7/7

by Rick Johansen

I don’t remember where I was on 7/7. David Cameron today said that “everyone remembers exactly where they were when they heard the news”. I know where I was on 9/11 and how I found out about the terrorist attacks on the World Trade Center, but 7/7, I just don’t know. It was one of those “I remember where I was” days, but inexplicably, I don’t. I do know I was listening to BBC Radio Five Live and the stories were coming through that there had been “power outages” on the London Underground. I had no idea what a “power outage” was, but it sounded more of an inconvenience than anything else. If the power was out, the trains beneath London would stop moving. Bad news, but nothing too serious. Typical BBC, London-centric as ever.

It soon became clear that this was something very serious. A murderous assault by islamic fascists on innocent people. The carnage was terrible. 52 people were killed by suicide murderers, on the Underground and on a bus, but many more were horribly injured, their lives irrevocably changed by the barbaric actions of evil men. The suicide murderers believed they would blow themselves to smithereens and go to paradise. But their wild imaginings died in the explosions.

One of the killers, Mohammad Sidique Khan, even pre-recorded a statement to be released after his murder of innocent people, muslims among them: “I and thousands like me are forsaking everything for what we believe. Our drive and motivation doesn’t come from tangible commodities that this world has to offer. Our religion is Islam, obedience to the one true god and following the footsteps of the final prophet messenger. Your democratically-elected governments continuously perpetuate atrocities against my people all over the world. And your support of them makes you directly responsible, just as I am directly responsible for protecting and avenging my Muslim brothers and sisters. Until we feel security you will be our targets and until you stop the bombing, gassing, imprisonment and torture of my people we will not stop this fight. We are at war and I am a soldier. Now you too will taste the reality of this situation.”

One of the other murderers, Shehzad Tanweer, argued that the non-muslims of Britain deserve such attacks because they voted for a government which “continues to oppress our mothers, children, brothers and sisters in Palestine, Afghanistan, Iraq and Chechnya”, forgetting to add that the muslims of Britain must have deserved it since he killed a few of them too. Perhaps it didn’t occur to him that destroying a tube train between Liverpool Street station and Aldgate tube station might hurt a few Muslims, or maybe he just didn’t care? I know which explanation I believe.

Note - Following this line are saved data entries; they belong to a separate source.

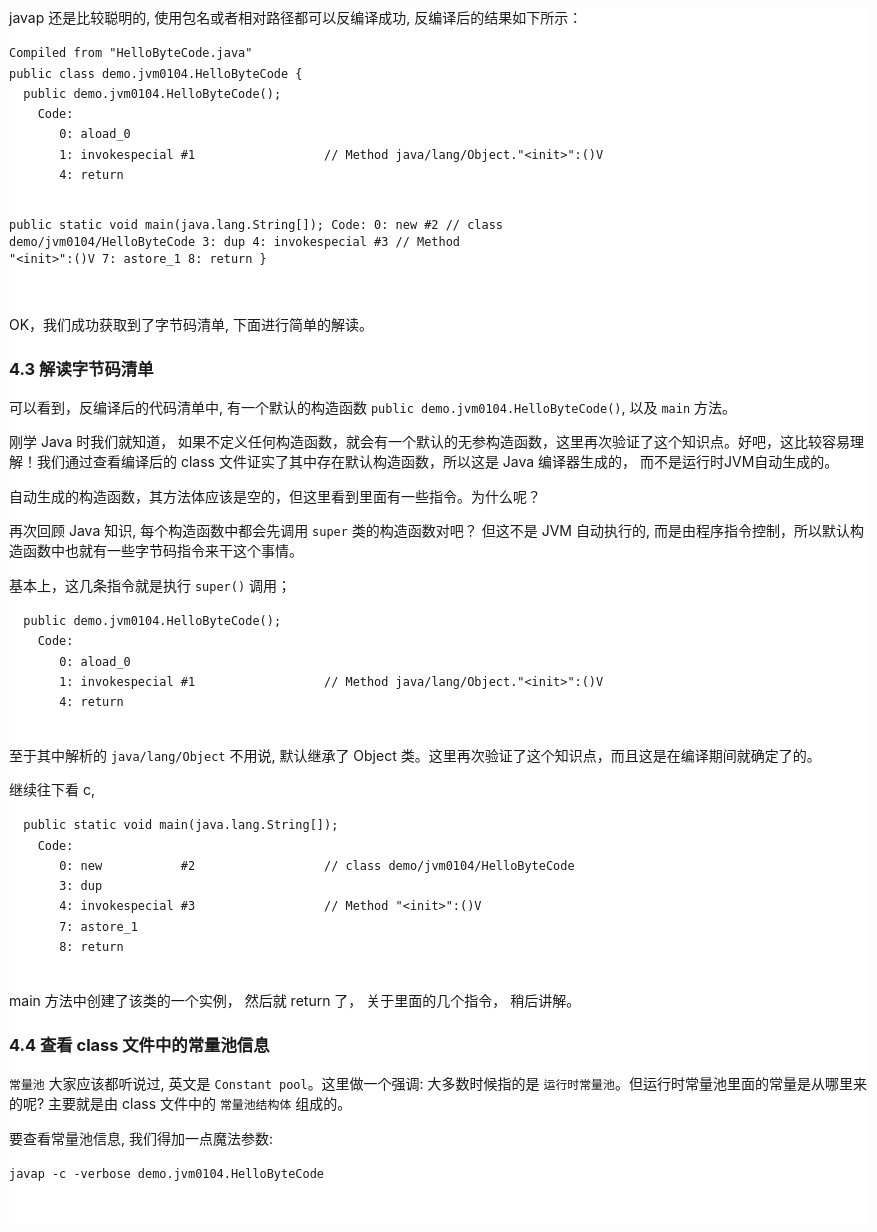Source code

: </code></pre>
<p>javap 还是比较聪明的, 使用包名或者相对路径都可以反编译成功, 反编译后的结果如下所示：</p>
<pre><code class="language-java">Compiled from "HelloByteCode.java"
public class demo.jvm0104.HelloByteCode {
  public demo.jvm0104.HelloByteCode();
    Code:
       0: aload_0
       1: invokespecial #1                  // Method java/lang/Object."&lt;init&gt;":()V
       4: return

  public static void main(java.lang.String[]);
    Code:
       0: new           #2                  // class demo/jvm0104/HelloByteCode
       3: dup
       4: invokespecial #3                  // Method "&lt;init&gt;":()V
       7: astore_1
       8: return
}

</code></pre>
<p>OK，我们成功获取到了字节码清单, 下面进行简单的解读。</p>
<h3 id="4-3-解读字节码清单">4.3 解读字节码清单</h3>
<p>可以看到，反编译后的代码清单中, 有一个默认的构造函数 <code>public demo.jvm0104.HelloByteCode()</code>, 以及 <code>main</code> 方法。</p>
<p>刚学 Java 时我们就知道， 如果不定义任何构造函数，就会有一个默认的无参构造函数，这里再次验证了这个知识点。好吧，这比较容易理解！我们通过查看编译后的 class 文件证实了其中存在默认构造函数，所以这是 Java 编译器生成的， 而不是运行时JVM自动生成的。</p>
<p>自动生成的构造函数，其方法体应该是空的，但这里看到里面有一些指令。为什么呢？</p>
<p>再次回顾 Java 知识, 每个构造函数中都会先调用 <code>super</code> 类的构造函数对吧？ 但这不是 JVM 自动执行的, 而是由程序指令控制，所以默认构造函数中也就有一些字节码指令来干这个事情。</p>
<p>基本上，这几条指令就是执行 <code>super()</code> 调用；</p>
<pre><code class="language-java">  public demo.jvm0104.HelloByteCode();
    Code:
       0: aload_0
       1: invokespecial #1                  // Method java/lang/Object."&lt;init&gt;":()V
       4: return

</code></pre>
<p>至于其中解析的 <code>java/lang/Object</code> 不用说, 默认继承了 Object 类。这里再次验证了这个知识点，而且这是在编译期间就确定了的。</p>
<p>继续往下看 c,</p>
<pre><code>  public static void main(java.lang.String[]);
    Code:
       0: new           #2                  // class demo/jvm0104/HelloByteCode
       3: dup
       4: invokespecial #3                  // Method "&lt;init&gt;":()V
       7: astore_1
       8: return

</code></pre>
<p>main 方法中创建了该类的一个实例， 然后就 return 了， 关于里面的几个指令， 稍后讲解。</p>
<h3 id="4-4-查看-class-文件中的常量池信息">4.4 查看 class 文件中的常量池信息</h3>
<p><code>常量池</code> 大家应该都听说过, 英文是 <code>Constant pool</code>。这里做一个强调: 大多数时候指的是 <code>运行时常量池</code>。但运行时常量池里面的常量是从哪里来的呢? 主要就是由 class 文件中的 <code>常量池结构体</code> 组成的。</p>
<p>要查看常量池信息, 我们得加一点魔法参数:</p>
<pre><code class="language-shell">javap -c -verbose demo.jvm0104.HelloByteCode

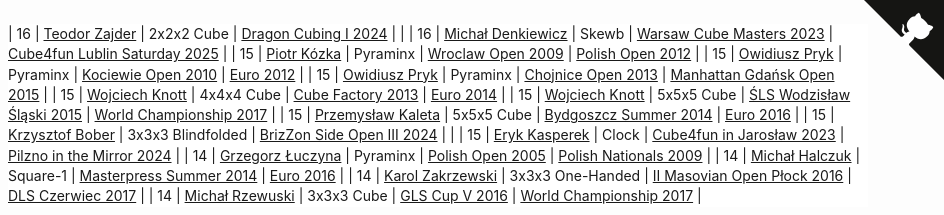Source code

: | 16 | [Teodor Zajder](https://www.worldcubeassociation.org/persons/2021ZAJD03) | 2x2x2 Cube | [Dragon Cubing I 2024](https://www.worldcubeassociation.org/competitions/DragonCubingI2024) |  |
| 16 | [Michał Denkiewicz](https://www.worldcubeassociation.org/persons/2021DENK01) | Skewb | [Warsaw Cube Masters 2023](https://www.worldcubeassociation.org/competitions/WarsawCubeMasters2023) | [Cube4fun Lublin Saturday 2025](https://www.worldcubeassociation.org/competitions/Cube4funLublinSaturday2025) |
| 15 | [Piotr Kózka](https://www.worldcubeassociation.org/persons/2005KOZK01) | Pyraminx | [Wroclaw Open 2009](https://www.worldcubeassociation.org/competitions/WroclawOpen2009) | [Polish Open 2012](https://www.worldcubeassociation.org/competitions/PolishOpen2012) |
| 15 | [Owidiusz Pryk](https://www.worldcubeassociation.org/persons/2008PRYK01) | Pyraminx | [Kociewie Open 2010](https://www.worldcubeassociation.org/competitions/KociewieOpen2010) | [Euro 2012](https://www.worldcubeassociation.org/competitions/Euro2012) |
| 15 | [Owidiusz Pryk](https://www.worldcubeassociation.org/persons/2008PRYK01) | Pyraminx | [Chojnice Open 2013](https://www.worldcubeassociation.org/competitions/ChojniceOpen2013) | [Manhattan Gdańsk Open 2015](https://www.worldcubeassociation.org/competitions/ManhattanGdanskOpen2015) |
| 15 | [Wojciech Knott](https://www.worldcubeassociation.org/persons/2011KNOT01) | 4x4x4 Cube | [ Cube Factory 2013](https://www.worldcubeassociation.org/competitions/CubeFactory2013) | [Euro 2014](https://www.worldcubeassociation.org/competitions/Euro2014) |
| 15 | [Wojciech Knott](https://www.worldcubeassociation.org/persons/2011KNOT01) | 5x5x5 Cube | [ŚLS Wodzisław Śląski 2015](https://www.worldcubeassociation.org/competitions/SLSWodzislawSlaski2015) | [World Championship 2017](https://www.worldcubeassociation.org/competitions/WC2017) |
| 15 | [Przemysław Kaleta](https://www.worldcubeassociation.org/persons/2012KALE01) | 5x5x5 Cube | [Bydgoszcz Summer 2014](https://www.worldcubeassociation.org/competitions/BydgoszczSummer2014) | [Euro 2016](https://www.worldcubeassociation.org/competitions/Euro2016) |
| 15 | [Krzysztof Bober](https://www.worldcubeassociation.org/persons/2013BOBE01) | 3x3x3 Blindfolded | [BrizZon Side Open III 2024](https://www.worldcubeassociation.org/competitions/BrizZonSideOpenIII2024) |  |
| 15 | [Eryk Kasperek](https://www.worldcubeassociation.org/persons/2021KASP01) | Clock | [Cube4fun in Jarosław 2023](https://www.worldcubeassociation.org/competitions/Cube4funinJaroslaw2023) | [Pilzno in the Mirror 2024](https://www.worldcubeassociation.org/competitions/PilznointheMirror2024) |
| 14 | [Grzegorz Łuczyna](https://www.worldcubeassociation.org/persons/2005LUCZ01) | Pyraminx | [Polish Open 2005](https://www.worldcubeassociation.org/competitions/PolishOpen2005) | [Polish Nationals 2009](https://www.worldcubeassociation.org/competitions/Poland2009) |
| 14 | [Michał Halczuk](https://www.worldcubeassociation.org/persons/2006HALC01) | Square-1 | [Masterpress Summer 2014](https://www.worldcubeassociation.org/competitions/MasterpressSummer2014) | [Euro 2016](https://www.worldcubeassociation.org/competitions/Euro2016) |
| 14 | [Karol Zakrzewski](https://www.worldcubeassociation.org/persons/2014ZAKR01) | 3x3x3 One-Handed | [II Masovian Open Płock 2016](https://www.worldcubeassociation.org/competitions/IIMasovianOpenPlock2016) | [DLS Czerwiec 2017](https://www.worldcubeassociation.org/competitions/DLSCzerwiec2017) |
| 14 | [Michał Rzewuski](https://www.worldcubeassociation.org/persons/2014RZEW01) | 3x3x3 Cube | [GLS Cup V 2016](https://www.worldcubeassociation.org/competitions/GLSCupV2016) | [World Championship 2017](https://www.worldcubeassociation.org/competitions/WC2017) |


<a href="https://github.com/maxidragon/wca_statistics_pl" class="github-corner" aria-label="View source on Github"><svg width="80" height="80" viewBox="0 0 250 250" style="fill:#151513; color:#fff; position: absolute; top: 0; border: 0; right: 0;" aria-hidden="true"><path d="M0,0 L115,115 L130,115 L142,142 L250,250 L250,0 Z"></path><path d="M128.3,109.0 C113.8,99.7 119.0,89.6 119.0,89.6 C122.0,82.7 120.5,78.6 120.5,78.6 C119.2,72.0 123.4,76.3 123.4,76.3 C127.3,80.9 125.5,87.3 125.5,87.3 C122.9,97.6 130.6,101.9 134.4,103.2" fill="currentColor" style="transform-origin: 130px 106px;" class="octo-arm"></path><path d="M115.0,115.0 C114.9,115.1 118.7,116.5 119.8,115.4 L133.7,101.6 C136.9,99.2 139.9,98.4 142.2,98.6 C133.8,88.0 127.5,74.4 143.8,58.0 C148.5,53.4 154.0,51.2 159.7,51.0 C160.3,49.4 163.2,43.6 171.4,40.1 C171.4,40.1 176.1,42.5 178.8,56.2 C183.1,58.6 187.2,61.8 190.9,65.4 C194.5,69.0 197.7,73.2 200.1,77.6 C213.8,80.2 216.3,84.9 216.3,84.9 C212.7,93.1 206.9,96.0 205.4,96.6 C205.1,102.4 203.0,107.8 198.3,112.5 C181.9,128.9 168.3,122.5 157.7,114.1 C157.9,116.9 156.7,120.9 152.7,124.9 L141.0,136.5 C139.8,137.7 141.6,141.9 141.8,141.8 Z" fill="currentColor" class="octo-body"></path></svg></a><style>.github-corner:hover .octo-arm{animation:octocat-wave 560ms ease-in-out}@keyframes octocat-wave{0%,100%{transform:rotate(0)}20%,60%{transform:rotate(-25deg)}40%,80%{transform:rotate(10deg)}}@media (max-width:500px){.github-corner:hover .octo-arm{animation:none}.github-corner .octo-arm{animation:octocat-wave 560ms ease-in-out}}</style>
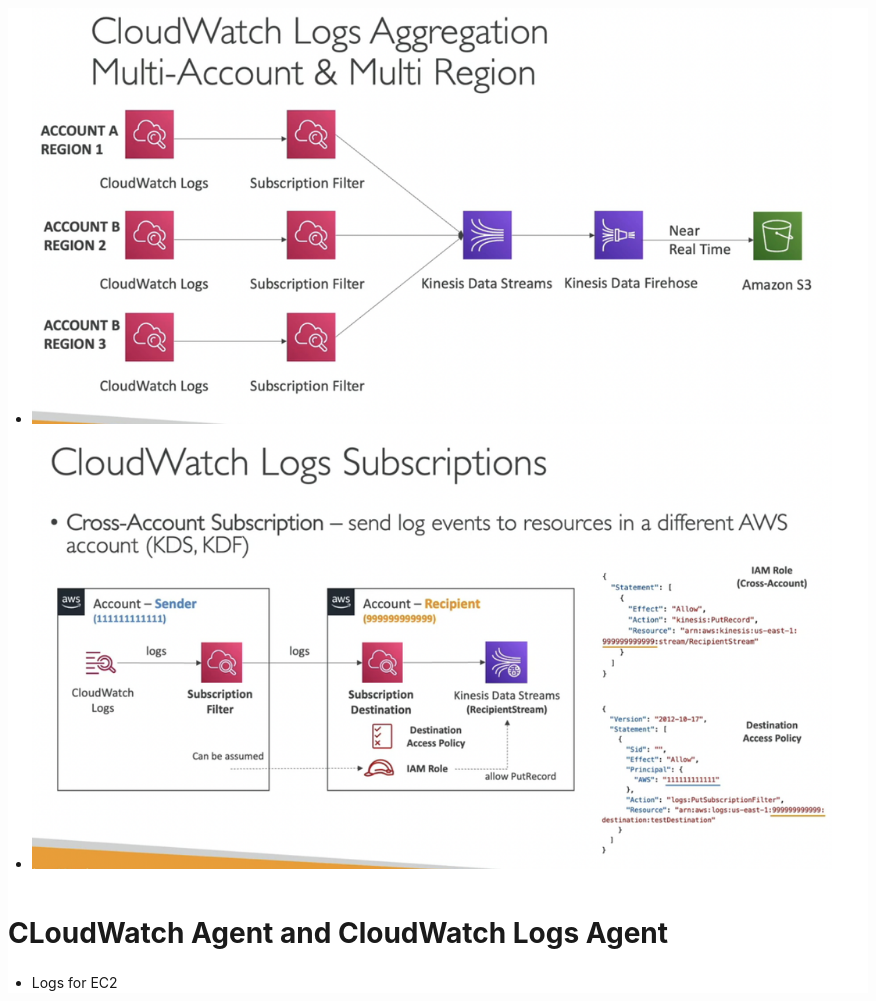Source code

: - <img alt="picture 8" src="image/24-Monitoring-and-Audit/2-CloudWatch-Logs-Aggregation.png" width="800" />  
- <img alt="picture 9" src="image/24-Monitoring-and-Audit/2-CloudWatch-Logs-Subscriptions-cross-account.png" width="800" />  


# CLoudWatch Agent and CloudWatch Logs Agent
- Logs for EC2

I can barely believe it all happened 10 years ago. How quickly time has passed since then, but not for everyone. The TV and radio stations have, rightly, been remembering the atrocity and those whose lives were ended or forever changed by it. On Radio Five Live, I heard a brilliant interview by Rachel Burden. She spoke with Greg Nicholson, whose 24 year old daughter was taken by Mohammad Sidique Khan at Edgware Road. Mr Nicholson struggled to find words and I struggled to control the tears. I happen to think there is no paradise for Khan, as there is no paradise or heaven for anyone else, but I sometimes wish there had been a hell for him to go to, once the million pieces of his blown up body had been put back together. As it is, his life ended that day. It is just such a shame he decided to take others with him.

Emma Craig was 14 at the time. She was on the Aldgate train blown apart by Tanweer. Of the many words that were spoken today, hers impressed and moved me more than most. We have heard the words of politicians the world over, decrying the terrorists, saying how their actions do not divide us, they unite us. They do not scare us, they will never break us. But Emma put it differently: ‘It didn’t break London, but it broke some of us,” she said.”Sometimes I feel people are so hell-bent on making a point about terrorism not breaking us, that they forget about the people caught up in it.” Perhaps that’s a little harsh on politicians because what’s the opposite of saying we will not be cowed by terrorists? That we will? Well, actually, yes we will be because less people will want to go to Tunisia, people will be more wary getting on a tube train, getting on an aeroplane. But for once, and I am not taking sides for or against anyone, we do stand together, recognising the horrors visited on people like Emma for whom I have the utmost respect and sympathy.

In fact, David Cameron judged his words very well today, as he usually does at a time of crisis: “Ten years on, this is one of those days when everyone remembers exactly where they were when they heard the news. It’s a day when we recall the incredible resolve and resolution of Londoners and the United Kingdom. A day when we remember the threat that we still face. But above all it’s a day when we think about the grace and the dignity of the victims’ families, for all they’ve been through, and we honour the memory of those victims and all those who were lost ten years ago today.”

He was undoubtedly sincere too, as was a visibly shaken Duke of Cambridge who was visiting the Hyde Park tribute to the dead. Cameron spoke for the nation and I thank him for that.

What will the terrorists visit upon us next? There seems to be no end or limit to their savagery, just the slaughter of the innocent as part of a wicked and evil ideology.

10 years ago, Britain reacted to crisis as it always does. With courage, with stoicism, with determination. The terrorists have ruined the lives of some and ended the lives of others, but they can’t beat all of us and that’s why David Cameron’s words about resolve and resolution are so right.